Collision Resolution
When two keys collide, we need a strategy:
Chaining (Separate Linking)
Each bucket is a linked list. Collisions just add to the list.
Pros: Simple, handles arbitrary load factor, delete is easy Cons: Cache performance poor, worst-case O(n)
Load factor (α): n/m = number of elements / number of buckets. Keep α < 0.75 for good performance.
Open Addressing
All elements stored in the table itself. On collision, probe for another slot.
Linear probing: Check next slot: h(k), h(k)+1, h(k)+2… Quadratic probing: Check slots with quadratic spacing Double hashing: Use second hash function for probe sequence
Pros: Better cache performance, no pointers Cons: Clustering issues, delete is tricky
Resizing and Rehashing
When load factor exceeds threshold (typically 0.7), resize the table:
- Create new, larger table (typically 2x size)
- Rehash all elements into new table
- Use new hash function
This is expensive (O(n)) but happens infrequently. Amortized cost remains O(1).
Practical Implementations
Python dict: Uses open addressing with randomized seeds. Keys must be hashable.
Java HashMap: Uses chaining with treeify threshold (JDK 8+ converts linked list to red-black tree for long chains).
Go map: Uses open addressing with random iteration order.
Rust HashMap: Uses SipHash for DoS resistance.
Handling Unhashable Keys
Some keys can’t be hashed (lists, dicts). Solutions:
- Convert to immutable equivalent (tuple)
- Use custom hash based on content
- Use identity hash
Advanced Topics
Consistent hashing: Used in distributed systems (Cassandra, DynamoDB). Minimizes reshuffling when adding/removing servers.
Bloom filters: Use multiple hash functions for membership testing (covered in earlier article).
Perfect hashing: Two-level scheme guaranteeing O(1) worst-case for static sets.
When to Use Hash Tables
Use when: Fast lookup by key is primary operation, keys are simple types, memory is available.
Avoid when: Ordered iteration matters (use tree), keys are complex objects, memory is tight.

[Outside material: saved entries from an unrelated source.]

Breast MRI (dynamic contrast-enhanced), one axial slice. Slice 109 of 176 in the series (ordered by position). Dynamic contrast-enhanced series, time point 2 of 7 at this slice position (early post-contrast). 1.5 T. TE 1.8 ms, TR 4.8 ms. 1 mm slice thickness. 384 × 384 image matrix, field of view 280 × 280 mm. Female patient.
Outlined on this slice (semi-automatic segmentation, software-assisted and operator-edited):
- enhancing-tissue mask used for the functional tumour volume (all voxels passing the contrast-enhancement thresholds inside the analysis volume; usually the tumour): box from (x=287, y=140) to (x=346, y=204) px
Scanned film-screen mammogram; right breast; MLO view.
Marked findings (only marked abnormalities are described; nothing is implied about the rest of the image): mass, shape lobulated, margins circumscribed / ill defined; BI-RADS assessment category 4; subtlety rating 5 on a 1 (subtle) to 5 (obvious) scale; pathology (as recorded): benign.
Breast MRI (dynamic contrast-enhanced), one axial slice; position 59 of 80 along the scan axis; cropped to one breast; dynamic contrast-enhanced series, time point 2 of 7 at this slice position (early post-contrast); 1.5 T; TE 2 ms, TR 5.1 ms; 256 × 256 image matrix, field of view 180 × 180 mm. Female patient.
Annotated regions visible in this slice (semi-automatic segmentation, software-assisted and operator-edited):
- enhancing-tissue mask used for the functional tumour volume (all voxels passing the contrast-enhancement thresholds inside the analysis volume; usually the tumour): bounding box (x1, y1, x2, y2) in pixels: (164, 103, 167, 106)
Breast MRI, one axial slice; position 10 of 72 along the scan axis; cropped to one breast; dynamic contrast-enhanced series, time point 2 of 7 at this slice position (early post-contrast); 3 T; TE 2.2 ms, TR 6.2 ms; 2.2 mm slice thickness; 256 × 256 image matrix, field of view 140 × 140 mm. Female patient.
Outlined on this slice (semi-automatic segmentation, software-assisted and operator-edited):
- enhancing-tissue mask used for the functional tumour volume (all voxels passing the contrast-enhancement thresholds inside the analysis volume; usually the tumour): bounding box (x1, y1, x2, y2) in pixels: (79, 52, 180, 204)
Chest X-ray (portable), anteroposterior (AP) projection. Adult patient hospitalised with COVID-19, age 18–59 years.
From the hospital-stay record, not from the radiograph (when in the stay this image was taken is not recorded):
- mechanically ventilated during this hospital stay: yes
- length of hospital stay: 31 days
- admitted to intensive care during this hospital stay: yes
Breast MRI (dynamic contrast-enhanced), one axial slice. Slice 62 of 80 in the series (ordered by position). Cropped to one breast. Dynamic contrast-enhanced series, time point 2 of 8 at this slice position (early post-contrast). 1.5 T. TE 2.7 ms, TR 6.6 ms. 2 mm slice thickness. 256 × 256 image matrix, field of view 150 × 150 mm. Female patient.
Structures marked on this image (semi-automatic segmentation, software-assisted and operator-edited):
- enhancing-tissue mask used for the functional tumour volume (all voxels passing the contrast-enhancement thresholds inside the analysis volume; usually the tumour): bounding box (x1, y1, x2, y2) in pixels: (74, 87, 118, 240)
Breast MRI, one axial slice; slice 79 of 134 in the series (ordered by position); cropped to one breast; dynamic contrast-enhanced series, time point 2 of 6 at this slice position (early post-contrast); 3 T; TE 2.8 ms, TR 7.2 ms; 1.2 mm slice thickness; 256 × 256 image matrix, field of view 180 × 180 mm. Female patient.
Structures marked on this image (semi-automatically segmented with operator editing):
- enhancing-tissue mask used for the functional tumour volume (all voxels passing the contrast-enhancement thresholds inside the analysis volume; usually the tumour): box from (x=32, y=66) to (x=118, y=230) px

Performance Considerations
- Time complexity: Average O(1) lookup/insert/delete, worst O(n) with poor hash function
- Space complexity: O(n) for stored elements plus overhead
- Cache: Chaining is cache-unfriendly; open addressing is better
- Thread safety: Not thread-safe; use concurrent implementations
Hash Function Design Deep Dive
Division Method
h(k) = k mod m
Choosing m is critical. Prime numbers far from powers of 2 distribute keys best. For example, m = 10007 (a prime) typically distributes integer keys more uniformly than m = 10000.
def division_hash(key, table_size):
return key % table_size
Drawback: Certain patterns in keys (e.g., all multiples of m) produce worst-case clustering.
Multiplication Method
h(k) = floor(m (kA mod 1)) where A is a constant in (0, 1)
Knuth recommends A ≈ (√5 - 1) / 2 ≈ 0.6180339 (the golden ratio conjugate). This method is less sensitive to key patterns.
import math
GOLDEN_RATIO = (math.sqrt(5) - 1) / 2
def multiplication_hash(key, table_size):
fractional = (key * GOLDEN_RATIO) % 1
return int(table_size * fractional)
Universal Hashing
A family of hash functions H is universal if for any distinct keys x, y, the probability that h(x) = h(y) is at most 1/m.
import random
class UniversalHash:
def __init__(self, table_size):
self.p = 10**9 + 7 # Large prime
self.a = random.randint(1, self.p - 1)
self.b = random.randint(0, self.p - 1)
self.m = table_size
def hash(self, key):
return ((self.a * key + self.b) % self.p) % self.m
Universal hashing guarantees expected O(1) operations regardless of input distribution.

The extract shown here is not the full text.